Toujours selon an-Nahar, les sources haut placées au sein des FSI réclameraient désormais l'installation d'un réseau de communication privé analogue à celui dont dispose le Hezbollah. Ce réseau serait d'autant plus indispensable que les communications des FSI et de l'armée seraient désormais sur écoute, comme le prouve la diffusion, par une station de télévision locale, d'un entretien téléphonique entre le directeur général des FSI, le général Achraf Rifi, et un membre de Fateh el-Islam, Ahmad Merhi, qui se trouvait alors dans son repaire de la rue Metni, à Tripoli.
Le général Rifi fournira aujourd'hui aux personnalités réunies au Sérail toutes les données qu'il possède à ce sujet. Il aurait même l'intention de réclamer l'ouverture d'une enquête judiciaire au sujet de la manière dont le ministre a retenu par devers lui des informations réclamées par les services de sécurité de l'armée et des FSI. L'officier aurait également l'intention de réclamer la formation d'une commission d'enquête parlementaire, au cours de la réunion de la commission des Télécoms, consacrée aux écoutes, jeudi.
Défense
Au sujet des accusations lancées par M. Joumblatt, qui a affirmé que le colonel Daniel Gergès a installé une salle d'écoute au ministère des Télécoms, M. Bassil a réaffirmé hier que ces allégations sont sans fondement.
M. Bassil a affirmé aussi que les informations diffusées par an-Nahar étaient « trois fois mensongères ».
Et d'ajouter qu'il « n'avait pas peur » des accusations lancées contre lui et qui vont jusqu'à imputer à un certain camp la responsabilité de l'assassinat de Rafic Hariri.

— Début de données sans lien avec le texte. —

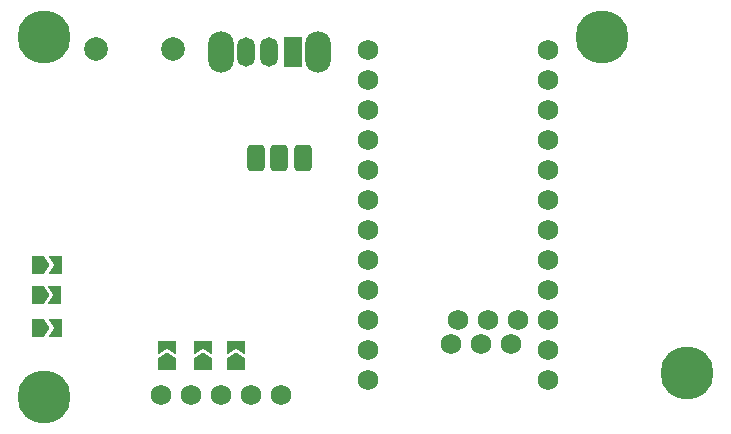
<source format=gbr>
%TF.GenerationSoftware,KiCad,Pcbnew,8.0.5*%
%TF.CreationDate,2024-10-29T12:08:31+01:00*%
%TF.ProjectId,mcu_holder,6d63755f-686f-46c6-9465-722e6b696361,rev?*%
%TF.SameCoordinates,Original*%
%TF.FileFunction,Soldermask,Bot*%
%TF.FilePolarity,Negative*%
%FSLAX46Y46*%
G04 Gerber Fmt 4.6, Leading zero omitted, Abs format (unit mm)*
G04 Created by KiCad (PCBNEW 8.0.5) date 2024-10-29 12:08:31*
%MOMM*%
%LPD*%
G01*
G04 APERTURE LIST*
G04 Aperture macros list*
%AMRoundRect*
0 Rectangle with rounded corners*
0 $1 Rounding radius*
0 $2 $3 $4 $5 $6 $7 $8 $9 X,Y pos of 4 corners*
0 Add a 4 corners polygon primitive as box body*
4,1,4,$2,$3,$4,$5,$6,$7,$8,$9,$2,$3,0*
0 Add four circle primitives for the rounded corners*
1,1,$1+$1,$2,$3*
1,1,$1+$1,$4,$5*
1,1,$1+$1,$6,$7*
1,1,$1+$1,$8,$9*
0 Add four rect primitives between the rounded corners*
20,1,$1+$1,$2,$3,$4,$5,0*
20,1,$1+$1,$4,$5,$6,$7,0*
20,1,$1+$1,$6,$7,$8,$9,0*
20,1,$1+$1,$8,$9,$2,$3,0*%
%AMFreePoly0*
4,1,6,1.000000,0.000000,0.500000,-0.750000,-0.500000,-0.750000,-0.500000,0.750000,0.500000,0.750000,1.000000,0.000000,1.000000,0.000000,$1*%
%AMFreePoly1*
4,1,6,0.500000,-0.750000,-0.650000,-0.750000,-0.150000,0.000000,-0.650000,0.750000,0.500000,0.750000,0.500000,-0.750000,0.500000,-0.750000,$1*%
G04 Aperture macros list end*
%ADD10C,4.500000*%
%ADD11O,2.200000X3.500000*%
%ADD12R,1.500000X2.500000*%
%ADD13O,1.500000X2.500000*%
%ADD14C,1.752600*%
%ADD15C,2.000000*%
%ADD16RoundRect,0.375000X0.375000X0.750000X-0.375000X0.750000X-0.375000X-0.750000X0.375000X-0.750000X0*%
%ADD17FreePoly0,90.000000*%
%ADD18FreePoly1,90.000000*%
%ADD19FreePoly0,0.000000*%
%ADD20FreePoly1,0.000000*%
G04 APERTURE END LIST*
D10*
%TO.C,H5*%
X94486973Y-38100000D03*
%TD*%
%TO.C,H8*%
X148929065Y-66500000D03*
%TD*%
D11*
%TO.C,SW17*%
X117654000Y-39370000D03*
X109454000Y-39370000D03*
D12*
X115554000Y-39370000D03*
D13*
X113554000Y-39370000D03*
X111554000Y-39370000D03*
%TD*%
D14*
%TO.C,Display1*%
X104410000Y-68430000D03*
X106950000Y-68430000D03*
X109490000Y-68430000D03*
X112030000Y-68430000D03*
X114570000Y-68430000D03*
%TD*%
D15*
%TO.C,SW16*%
X105410000Y-39116000D03*
X98910000Y-39116000D03*
%TD*%
D10*
%TO.C,H7*%
X141740000Y-38120000D03*
%TD*%
D16*
%TO.C,J7*%
X112400000Y-48340000D03*
X114400000Y-48340000D03*
X116400000Y-48340000D03*
%TD*%
D10*
%TO.C,H6*%
X94485092Y-68580000D03*
%TD*%
D17*
%TO.C,JP2*%
X107950000Y-65786000D03*
D18*
X107950000Y-64336000D03*
%TD*%
D19*
%TO.C,JP4*%
X94017000Y-57404000D03*
D20*
X95467000Y-57404000D03*
%TD*%
D17*
%TO.C,JP3*%
X110744000Y-65786000D03*
D18*
X110744000Y-64336000D03*
%TD*%
D19*
%TO.C,JP6*%
X94017000Y-62738000D03*
D20*
X95467000Y-62738000D03*
%TD*%
D19*
%TO.C,JP5*%
X93980000Y-59944000D03*
D20*
X95430000Y-59944000D03*
%TD*%
D17*
%TO.C,JP1*%
X104902000Y-65786000D03*
D18*
X104902000Y-64336000D03*
%TD*%
D14*
%TO.C,J1*%
X137120000Y-39205000D03*
X137120000Y-41745000D03*
X137120000Y-44285000D03*
X137120000Y-46825000D03*
X137120000Y-49365000D03*
X137120000Y-51905000D03*
X137120000Y-54445000D03*
X137120000Y-56985000D03*
X137120000Y-59525000D03*
X137120000Y-62065000D03*
X137120000Y-64605000D03*
X137120000Y-67145000D03*
X121880000Y-67145000D03*
X121880000Y-64605000D03*
X121880000Y-62065000D03*
X121880000Y-59525000D03*
X121880000Y-56985000D03*
X121880000Y-54445000D03*
X121880000Y-51905000D03*
X121880000Y-49365000D03*
X121880000Y-46825000D03*
X121880000Y-44285000D03*
X121880000Y-41745000D03*
X121880000Y-39205000D03*
X134580000Y-62065000D03*
X134040000Y-64055000D03*
X132040000Y-62065000D03*
X131500000Y-64055000D03*
X129500000Y-62065000D03*
X128960000Y-64055000D03*
%TD*%
M02*

</source>
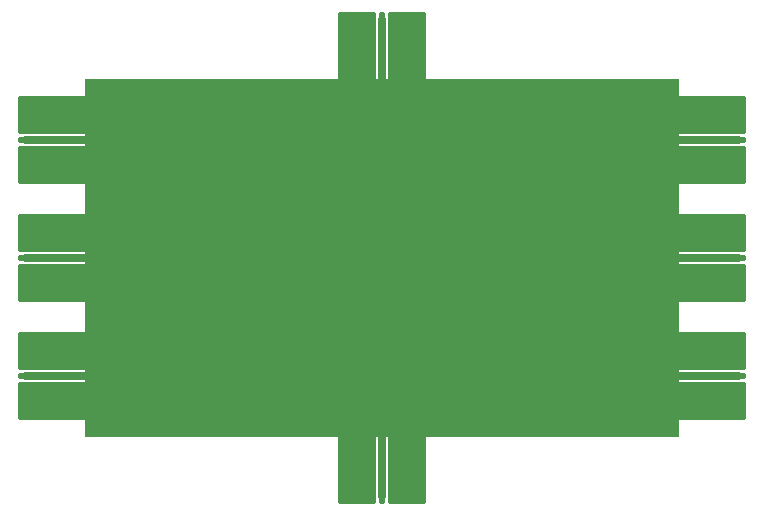
<source format=gbr>
%TF.GenerationSoftware,KiCad,Pcbnew,9.0.0-rc1*%
%TF.CreationDate,2025-01-29T12:40:29+01:00*%
%TF.ProjectId,Cinclidae,43696e63-6c69-4646-9165-2e6b69636164,rev?*%
%TF.SameCoordinates,PX8eb7a50PY5ee3fe0*%
%TF.FileFunction,Soldermask,Top*%
%TF.FilePolarity,Negative*%
%FSLAX46Y46*%
G04 Gerber Fmt 4.6, Leading zero omitted, Abs format (unit mm)*
G04 Created by KiCad (PCBNEW 9.0.0-rc1) date 2025-01-29 12:40:29*
%MOMM*%
%LPD*%
G01*
G04 APERTURE LIST*
G04 Aperture macros list*
%AMRoundRect*
0 Rectangle with rounded corners*
0 $1 Rounding radius*
0 $2 $3 $4 $5 $6 $7 $8 $9 X,Y pos of 4 corners*
0 Add a 4 corners polygon primitive as box body*
4,1,4,$2,$3,$4,$5,$6,$7,$8,$9,$2,$3,0*
0 Add four circle primitives for the rounded corners*
1,1,$1+$1,$2,$3*
1,1,$1+$1,$4,$5*
1,1,$1+$1,$6,$7*
1,1,$1+$1,$8,$9*
0 Add four rect primitives between the rounded corners*
20,1,$1+$1,$2,$3,$4,$5,0*
20,1,$1+$1,$4,$5,$6,$7,0*
20,1,$1+$1,$6,$7,$8,$9,0*
20,1,$1+$1,$8,$9,$2,$3,0*%
%AMFreePoly0*
4,1,17,0.396554,0.225648,0.452552,0.196696,0.480837,0.140358,0.482000,0.125000,0.482000,-0.125000,0.462520,-0.184954,0.411520,-0.222008,0.396554,-0.225648,-0.363446,-0.350648,-0.425767,-0.341156,-0.470606,-0.296846,-0.482000,-0.250000,-0.482000,0.250000,-0.462520,0.309954,-0.411520,0.347008,-0.363446,0.350648,0.396554,0.225648,0.396554,0.225648,$1*%
G04 Aperture macros list end*
%ADD10RoundRect,0.102000X-2.391100X0.250000X-2.391100X-0.250000X2.391100X-0.250000X2.391100X0.250000X0*%
%ADD11FreePoly0,180.000000*%
%ADD12RoundRect,0.102000X-2.768600X1.500000X-2.768600X-1.500000X2.768600X-1.500000X2.768600X1.500000X0*%
%ADD13C,1.404000*%
%ADD14C,0.604000*%
%ADD15RoundRect,0.102000X2.768600X-1.500000X2.768600X1.500000X-2.768600X1.500000X-2.768600X-1.500000X0*%
%ADD16RoundRect,0.102000X2.391100X-0.250000X2.391100X0.250000X-2.391100X0.250000X-2.391100X-0.250000X0*%
%ADD17FreePoly0,0.000000*%
%ADD18RoundRect,0.102000X-0.250000X-2.391100X0.250000X-2.391100X0.250000X2.391100X-0.250000X2.391100X0*%
%ADD19FreePoly0,270.000000*%
%ADD20RoundRect,0.102000X-1.500000X-2.768600X1.500000X-2.768600X1.500000X2.768600X-1.500000X2.768600X0*%
%ADD21RoundRect,0.102000X1.500000X2.768600X-1.500000X2.768600X-1.500000X-2.768600X1.500000X-2.768600X0*%
%ADD22RoundRect,0.102000X0.250000X2.391100X-0.250000X2.391100X-0.250000X-2.391100X0.250000X-2.391100X0*%
%ADD23FreePoly0,90.000000*%
G04 APERTURE END LIST*
G36*
X-25167800Y15170000D02*
G01*
X25170000Y15170000D01*
X25170000Y-15170000D01*
X-25167800Y-15170000D01*
X-25167800Y15170000D01*
G37*
D10*
%TO.C,ISO1*%
X-27558900Y-10000000D03*
D11*
X-30330000Y-10000000D03*
D12*
X-27936400Y-7865000D03*
D13*
X-26742600Y-8780800D03*
X-28952400Y-8780800D03*
D14*
X-25625000Y-9161800D03*
X-27860200Y-9161800D03*
X-30019200Y-9161800D03*
X-25625000Y-10838200D03*
X-27860200Y-10838200D03*
X-30019200Y-10838200D03*
D13*
X-26742600Y-11219200D03*
X-28952400Y-11219200D03*
D15*
X-27936400Y-12135000D03*
%TD*%
D10*
%TO.C,PROBE1*%
X-27558900Y10000000D03*
D11*
X-30330000Y10000000D03*
D12*
X-27936400Y12135000D03*
D13*
X-26742600Y11219200D03*
X-28952400Y11219200D03*
D14*
X-25625000Y10838200D03*
X-27860200Y10838200D03*
X-30019200Y10838200D03*
X-25625000Y9161800D03*
X-27860200Y9161800D03*
X-30019200Y9161800D03*
D13*
X-26742600Y8780800D03*
X-28952400Y8780800D03*
D15*
X-27936400Y7865000D03*
%TD*%
D16*
%TO.C,ISO2*%
X27558900Y-10000000D03*
D17*
X30330000Y-10000000D03*
D15*
X27936400Y-12135000D03*
D13*
X26742600Y-11219200D03*
X28952400Y-11219200D03*
D14*
X25625000Y-10838200D03*
X27860200Y-10838200D03*
X30019200Y-10838200D03*
X25625000Y-9161800D03*
X27860200Y-9161800D03*
X30019200Y-9161800D03*
D13*
X26742600Y-8780800D03*
X28952400Y-8780800D03*
D12*
X27936400Y-7865000D03*
%TD*%
D16*
%TO.C,PROBE2*%
X27558900Y10000000D03*
D17*
X30330000Y10000000D03*
D15*
X27936400Y7865000D03*
D13*
X26742600Y8780800D03*
X28952400Y8780800D03*
D14*
X25625000Y9161800D03*
X27860200Y9161800D03*
X30019200Y9161800D03*
X25625000Y10838200D03*
X27860200Y10838200D03*
X30019200Y10838200D03*
D13*
X26742600Y11219200D03*
X28952400Y11219200D03*
D12*
X27936400Y12135000D03*
%TD*%
D16*
%TO.C,MEAS2*%
X27558900Y0D03*
D17*
X30330000Y0D03*
D15*
X27936400Y-2135000D03*
D13*
X26742600Y-1219200D03*
X28952400Y-1219200D03*
D14*
X25625000Y-838200D03*
X27860200Y-838200D03*
X30019200Y-838200D03*
X25625000Y838200D03*
X27860200Y838200D03*
X30019200Y838200D03*
D13*
X26742600Y1219200D03*
X28952400Y1219200D03*
D12*
X27936400Y2135000D03*
%TD*%
D18*
%TO.C,DM*%
X0Y-17558900D03*
D19*
X0Y-20330000D03*
D20*
X-2135000Y-17936400D03*
D13*
X-1219200Y-16742600D03*
X-1219200Y-18952400D03*
D14*
X-838200Y-15625000D03*
X-838200Y-17860200D03*
X-838200Y-20019200D03*
X838200Y-15625000D03*
X838200Y-17860200D03*
X838200Y-20019200D03*
D13*
X1219200Y-16742600D03*
X1219200Y-18952400D03*
D21*
X2135000Y-17936400D03*
%TD*%
D22*
%TO.C,CM*%
X0Y17558900D03*
D23*
X0Y20330000D03*
D21*
X2135000Y17936400D03*
D13*
X1219200Y16742600D03*
X1219200Y18952400D03*
D14*
X838200Y15625000D03*
X838200Y17860200D03*
X838200Y20019200D03*
X-838200Y15625000D03*
X-838200Y17860200D03*
X-838200Y20019200D03*
D13*
X-1219200Y16742600D03*
X-1219200Y18952400D03*
D20*
X-2135000Y17936400D03*
%TD*%
D10*
%TO.C,MEAS1*%
X-27558900Y0D03*
D11*
X-30330000Y0D03*
D12*
X-27936400Y2135000D03*
D13*
X-26742600Y1219200D03*
X-28952400Y1219200D03*
D14*
X-25625000Y838200D03*
X-27860200Y838200D03*
X-30019200Y838200D03*
X-25625000Y-838200D03*
X-27860200Y-838200D03*
X-30019200Y-838200D03*
D13*
X-26742600Y-1219200D03*
X-28952400Y-1219200D03*
D15*
X-27936400Y-2135000D03*
%TD*%
M02*

</source>
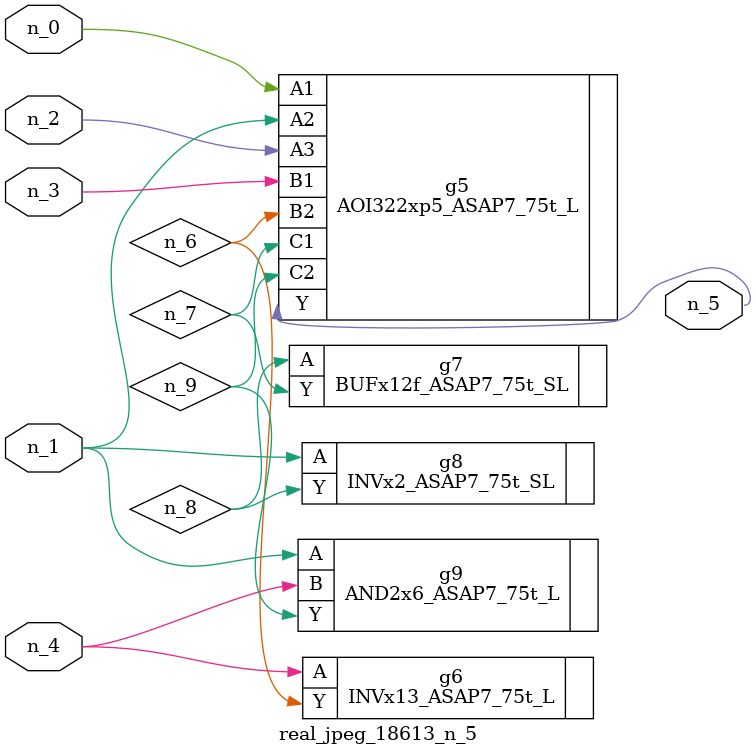
<source format=v>
module real_jpeg_18613_n_5 (n_4, n_0, n_1, n_2, n_3, n_5);

input n_4;
input n_0;
input n_1;
input n_2;
input n_3;

output n_5;

wire n_8;
wire n_6;
wire n_7;
wire n_9;

AOI322xp5_ASAP7_75t_L g5 ( 
.A1(n_0),
.A2(n_1),
.A3(n_2),
.B1(n_3),
.B2(n_6),
.C1(n_7),
.C2(n_9),
.Y(n_5)
);

INVx2_ASAP7_75t_SL g8 ( 
.A(n_1),
.Y(n_8)
);

AND2x6_ASAP7_75t_L g9 ( 
.A(n_1),
.B(n_4),
.Y(n_9)
);

INVx13_ASAP7_75t_L g6 ( 
.A(n_4),
.Y(n_6)
);

BUFx12f_ASAP7_75t_SL g7 ( 
.A(n_8),
.Y(n_7)
);


endmodule
</source>
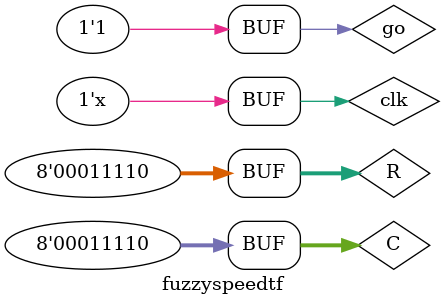
<source format=v>
`timescale 1ns / 1ps


module fuzzyspeedtf;

	// Inputs
	reg [7:0] R;
	reg [7:0] C;
	reg go;
	reg clk;

	// Outputs
	wire [7:0] pw;

	// Instantiate the Unit Under Test (UUT)
	fuzzylogicspeedcontroller uut (
		.R(R), 
		.C(C), 
		.go(go),
		.clk(clk), 
		.pw(pw)
	);
	always #5 clk = ~clk;
	initial begin
		// Initialize Inputs
		R = 10;
		C = 5;
		clk = 0;
		go = 1;
		// Wait 100 ns for global reset to finish
		#1000 C = C+1;
      #1000 C = C+1;
		#1000 C = C+1;
		#1000 C = C+1;
		#1000 C = C+1;
		#1000	R = 30;
		#1000 C = 20;
		#1000 C=30;	
		// Add stimulus here

	end
      
endmodule


</source>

« J'ai sans doute empiété sur les tabous d'une partie bien déterminée qui s'est habituée à violer la vie privée des gens et leurs droits », a-t-il lancé, se promettant de prouver aujourd'hui, au cours de la réunion du Sérail, qu'il est le premier ministre à avoir « osé » mettre des limites aux écoutes, ce qui a mis « hors d'eux » les services en question.
« Je n'ai peur de personne, a redit le ministre, surtout pas de ceux qui ont échoué à consolider la sécurité dans le pays, qui en est arrivé à cette situation à cause de leur " sécurité " et de leurs services, de sorte que nous sommes tous exposés au danger et qu'au Liban il y a désormais des réseaux terroristes, Fateh el-Islam et la bataille de Nahr el-Bared. Et ça se dit capable de consolider la sécurité ! »
Pas de doute, la réunion d'aujourd'hui s'annonce, en tous points, orageuse.